Task 1: Please say whether each statement agrees with the fishing buddy thread, answering yes or no and quoting the deciding words: (a) Djrodeo works twelve days a month. (b) shotman's wife likes shark. (c) Djrodeo gives Spring Texas as his location.
Task 2: Rewrite the part of the fishing buddy thread starting with "I'm 37, married" and going on through "(Dec 10, 2012)", putting "shut out" in place of "skunked".

Passage shown:

>> Start

# Fishing Buddy Needed



## Djrodeo (Mar 1, 2013)

I am eternally new to fishing and try to absorb everything I can about fishing from the people I fish with. If anyone is looking for someone to go fishing with or needs someone to split cost with, please send a pm. I do wade fishing and pier/jetties now and would love to meet people there or can do bay fishing. My schedule rotates 12s so I work three days and then I'm off three, for a total of 12 days working a month, so the chances are good that I'm off when you want to go fishing. 

I'm 37, married with an 18 month old, but the wife knows that when someone calls for fishing, I gotsta go.

I am used to getting skunked, but it doesn't keep me from going out and trying again. 

Thanks for looking.


----------



## shotman (Dec 10, 2012)

*Shark*

I might need someone to go shark fishing with me this summer, if you are interested send PM. I go to POC and fish the bays for them. Also catch Bull Reds, Big jack and Tarpon. Wife likes everything but shark.

BJ


----------



## AguaMala (Feb 28, 2012)

Djrodeo, where you located?


----------



## Djrodeo (Mar 1, 2013)

Spring Texas, but I will drive wherever I need to go.


----------



## sea hunt 202 (Nov 24, 2011)

*fishing*

Hay send me a pm and lets talk


----------



## motorman007 (Jan 6, 2011)

Hey give me a shout I got boat


----------

>> End

Information given:
>> Start

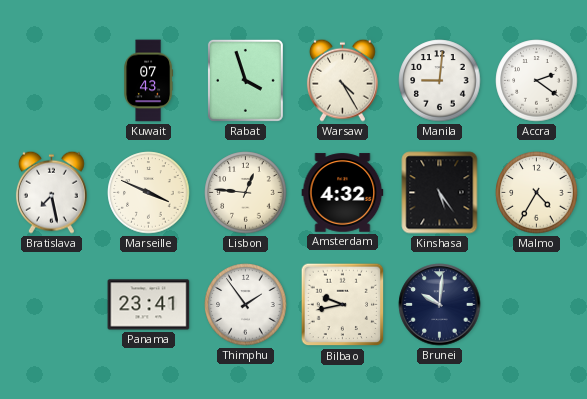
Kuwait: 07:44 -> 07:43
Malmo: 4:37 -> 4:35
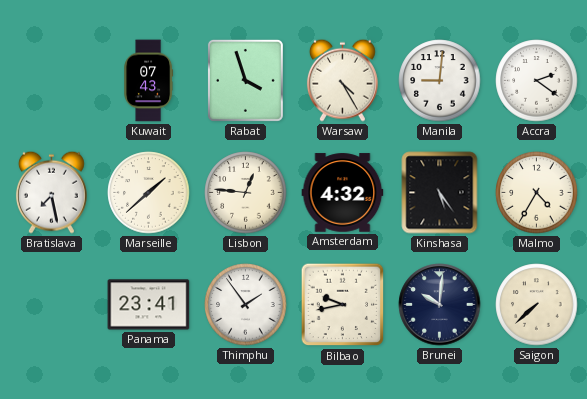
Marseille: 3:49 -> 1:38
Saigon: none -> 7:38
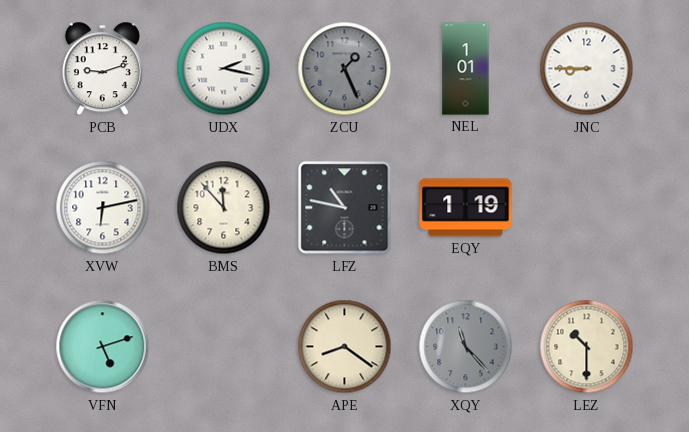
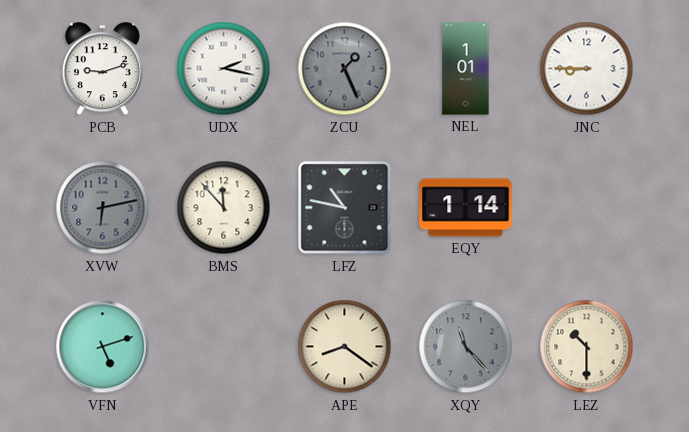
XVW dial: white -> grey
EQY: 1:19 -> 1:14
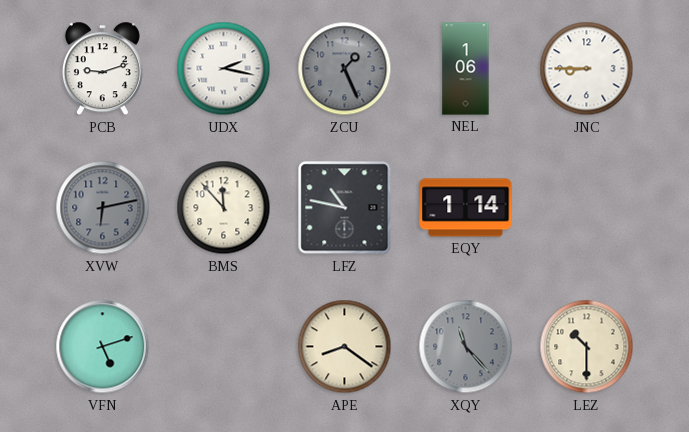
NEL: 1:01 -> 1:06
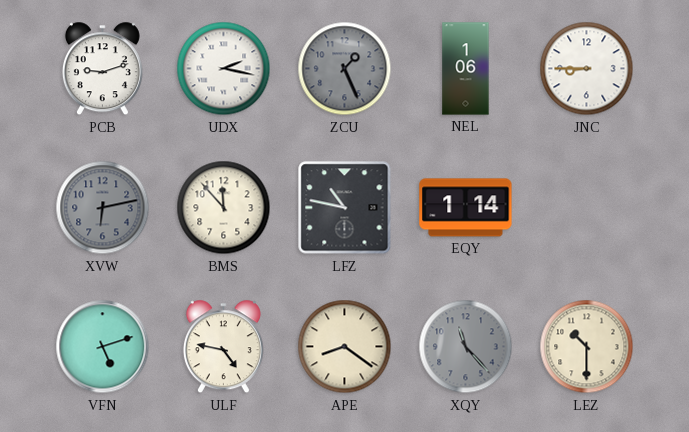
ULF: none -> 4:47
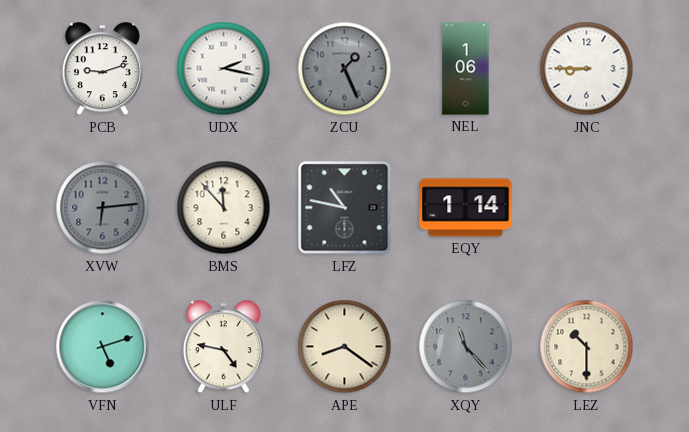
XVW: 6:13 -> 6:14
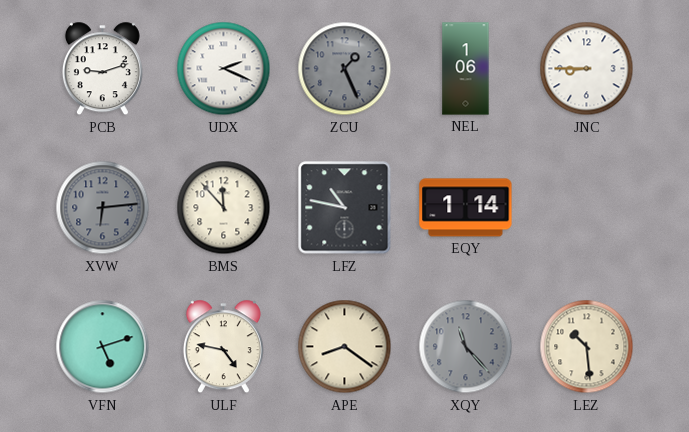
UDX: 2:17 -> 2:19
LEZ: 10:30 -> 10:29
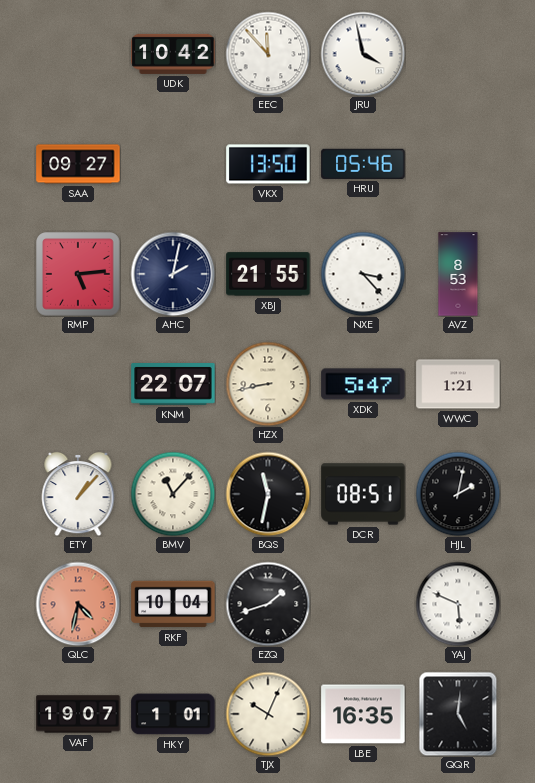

>> End

Finished answer 1:
(a) Yes: "for a total of 12 days working a month"
(b) No: "Wife likes everything but shark."
(c) Yes: "Spring Texas, but I will drive wherever I need to go."

Finished answer 2:
I'm 37, married with an 18 month old, but the wife knows that when someone calls for fishing, I gotsta go.

I am used to getting shut out, but it doesn't keep me from going out and trying again. 

Thanks for looking.


----------



## shotman (Dec 10, 2012)